→ Data shown
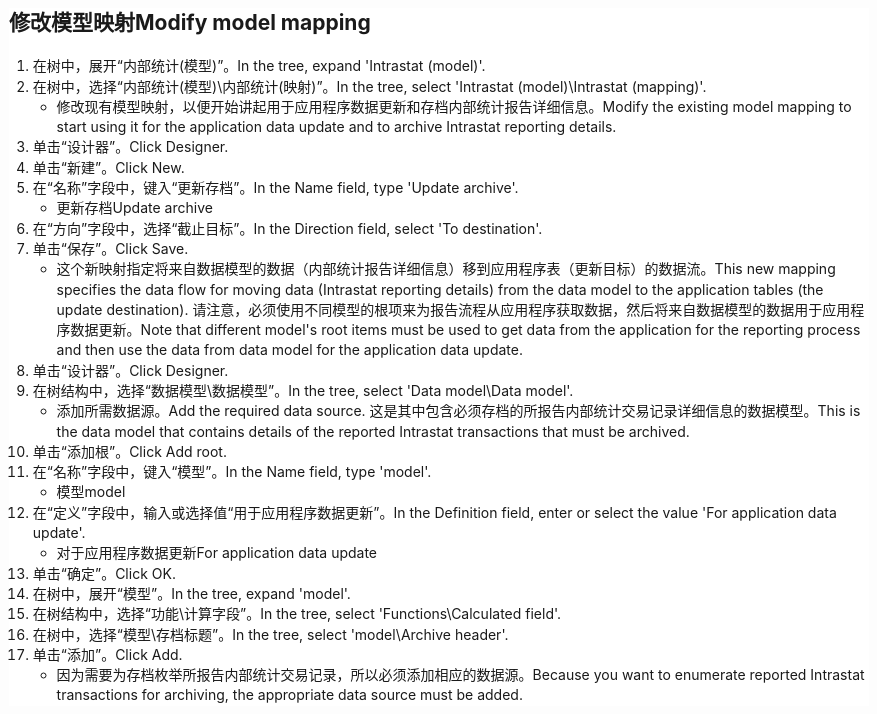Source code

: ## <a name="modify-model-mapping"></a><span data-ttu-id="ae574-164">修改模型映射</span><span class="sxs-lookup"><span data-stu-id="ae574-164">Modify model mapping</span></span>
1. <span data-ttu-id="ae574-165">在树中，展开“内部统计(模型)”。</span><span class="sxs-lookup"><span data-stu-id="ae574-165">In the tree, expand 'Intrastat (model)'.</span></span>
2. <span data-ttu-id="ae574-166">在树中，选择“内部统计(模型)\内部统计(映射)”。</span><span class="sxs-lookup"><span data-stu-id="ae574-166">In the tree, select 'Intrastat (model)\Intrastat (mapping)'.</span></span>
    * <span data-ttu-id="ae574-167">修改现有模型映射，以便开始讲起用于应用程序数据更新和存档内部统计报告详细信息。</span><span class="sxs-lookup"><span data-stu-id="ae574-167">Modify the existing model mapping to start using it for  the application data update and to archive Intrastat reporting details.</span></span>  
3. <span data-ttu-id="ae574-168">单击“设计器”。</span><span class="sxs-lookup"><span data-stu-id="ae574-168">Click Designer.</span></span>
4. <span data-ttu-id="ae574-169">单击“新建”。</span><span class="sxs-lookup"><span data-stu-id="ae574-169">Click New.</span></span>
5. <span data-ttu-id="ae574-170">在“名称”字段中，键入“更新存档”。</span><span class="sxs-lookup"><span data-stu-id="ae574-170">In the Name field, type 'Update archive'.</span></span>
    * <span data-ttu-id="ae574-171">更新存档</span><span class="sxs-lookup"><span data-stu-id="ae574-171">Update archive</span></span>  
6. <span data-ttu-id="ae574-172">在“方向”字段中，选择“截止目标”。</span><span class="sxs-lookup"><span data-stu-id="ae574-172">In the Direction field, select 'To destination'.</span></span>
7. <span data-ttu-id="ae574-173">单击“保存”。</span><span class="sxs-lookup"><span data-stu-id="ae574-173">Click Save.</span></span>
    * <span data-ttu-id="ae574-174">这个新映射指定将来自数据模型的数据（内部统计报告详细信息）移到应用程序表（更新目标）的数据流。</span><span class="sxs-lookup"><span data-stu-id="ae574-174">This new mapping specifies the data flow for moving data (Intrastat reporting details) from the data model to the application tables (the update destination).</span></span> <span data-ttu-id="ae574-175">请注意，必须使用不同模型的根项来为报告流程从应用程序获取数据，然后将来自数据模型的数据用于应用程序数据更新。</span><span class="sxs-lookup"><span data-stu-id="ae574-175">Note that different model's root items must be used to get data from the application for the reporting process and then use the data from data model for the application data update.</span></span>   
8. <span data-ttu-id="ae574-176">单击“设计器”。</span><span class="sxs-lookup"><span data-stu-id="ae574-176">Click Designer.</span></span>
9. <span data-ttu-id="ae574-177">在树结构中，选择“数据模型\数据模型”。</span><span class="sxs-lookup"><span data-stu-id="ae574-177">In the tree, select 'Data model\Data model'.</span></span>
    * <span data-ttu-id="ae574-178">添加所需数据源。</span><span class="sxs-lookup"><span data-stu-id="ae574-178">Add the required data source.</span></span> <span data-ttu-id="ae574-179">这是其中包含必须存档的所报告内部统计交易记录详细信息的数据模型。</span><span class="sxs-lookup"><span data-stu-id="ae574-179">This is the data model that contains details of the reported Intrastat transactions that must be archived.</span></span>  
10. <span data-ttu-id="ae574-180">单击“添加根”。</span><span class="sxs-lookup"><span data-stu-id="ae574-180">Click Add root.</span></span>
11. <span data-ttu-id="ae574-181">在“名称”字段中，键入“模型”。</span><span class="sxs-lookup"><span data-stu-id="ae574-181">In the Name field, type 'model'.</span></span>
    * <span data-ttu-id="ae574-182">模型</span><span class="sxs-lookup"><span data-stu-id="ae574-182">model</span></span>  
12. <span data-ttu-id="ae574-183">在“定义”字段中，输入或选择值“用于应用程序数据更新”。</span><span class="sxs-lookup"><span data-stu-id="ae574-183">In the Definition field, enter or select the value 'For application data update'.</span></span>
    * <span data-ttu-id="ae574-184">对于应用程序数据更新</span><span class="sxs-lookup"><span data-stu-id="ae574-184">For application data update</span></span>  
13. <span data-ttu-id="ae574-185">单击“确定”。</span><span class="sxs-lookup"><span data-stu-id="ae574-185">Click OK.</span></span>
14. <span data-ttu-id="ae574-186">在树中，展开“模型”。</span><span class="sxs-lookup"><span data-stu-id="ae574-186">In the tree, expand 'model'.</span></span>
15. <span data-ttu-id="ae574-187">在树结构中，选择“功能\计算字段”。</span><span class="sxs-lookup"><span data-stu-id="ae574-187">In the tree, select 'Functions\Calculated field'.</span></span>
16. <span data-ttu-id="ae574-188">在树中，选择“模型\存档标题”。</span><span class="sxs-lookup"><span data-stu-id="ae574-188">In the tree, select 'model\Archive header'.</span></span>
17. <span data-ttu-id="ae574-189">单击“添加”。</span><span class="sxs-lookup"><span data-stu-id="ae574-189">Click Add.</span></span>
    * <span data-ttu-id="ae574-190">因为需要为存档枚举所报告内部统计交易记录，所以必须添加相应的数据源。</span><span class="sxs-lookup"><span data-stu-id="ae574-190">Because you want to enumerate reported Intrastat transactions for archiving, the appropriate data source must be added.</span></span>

→ Action item
Report each line of the listing above that contains the string "type".

→ Your response
5. <span data-ttu-id="ae574-170">在“名称”字段中，键入“更新存档”。</span><span class="sxs-lookup"><span data-stu-id="ae574-170">In the Name field, type 'Update archive'.</span></span>
11. <span data-ttu-id="ae574-181">在“名称”字段中，键入“模型”。</span><span class="sxs-lookup"><span data-stu-id="ae574-181">In the Name field, type 'model'.</span></span>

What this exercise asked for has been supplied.